There is no clear legal definition for the term "invention." Turning to the law is not particularly helpful because patent law states, "The term 'invention' means invention or discovery." The term clearly does not refer to a product. Often patents describe products, but the claimed invention is a single element in that product.
An invention can be patented if it is novel. Even if something similar exists, an invention is patentable if the elements in it are not obvious. For example, cameras and cell phones are known technologies. However, the combination of the two was once not obvious. Even though cell phone cameras are similar to other cameras, they appear in a combination that was not obvious .

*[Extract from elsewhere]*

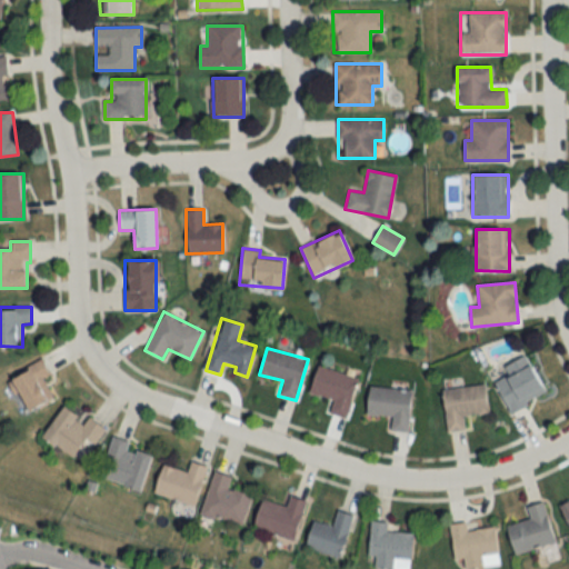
[(503,366),(508,375),(495,381),(509,411),(546,395),(527,355),(503,366)]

A product can be similar to another product without violating patent laws if elements in the first product are based upon patents that have expired. For example, there are many similar preparations of Lisinopril, a drug commonly used to treat hypertension. None of these drugs violates a patent law because the original patent for Lisinopril has long since expired. Under these conditions, the invention is in the public domain.
Similar but Different
Products can be similar without violating patent laws if the inventions that underlie both products are different. For example, computers by Apple share similarities to computers by Dell. However, the individual elements that make up an Apple are sufficiently different from the elements that make up a Dell. RAID systems provide another excellent example. A RAID system is a type of memory used in large servers. There are hundreds of different patents for RAID systems, each configured differently.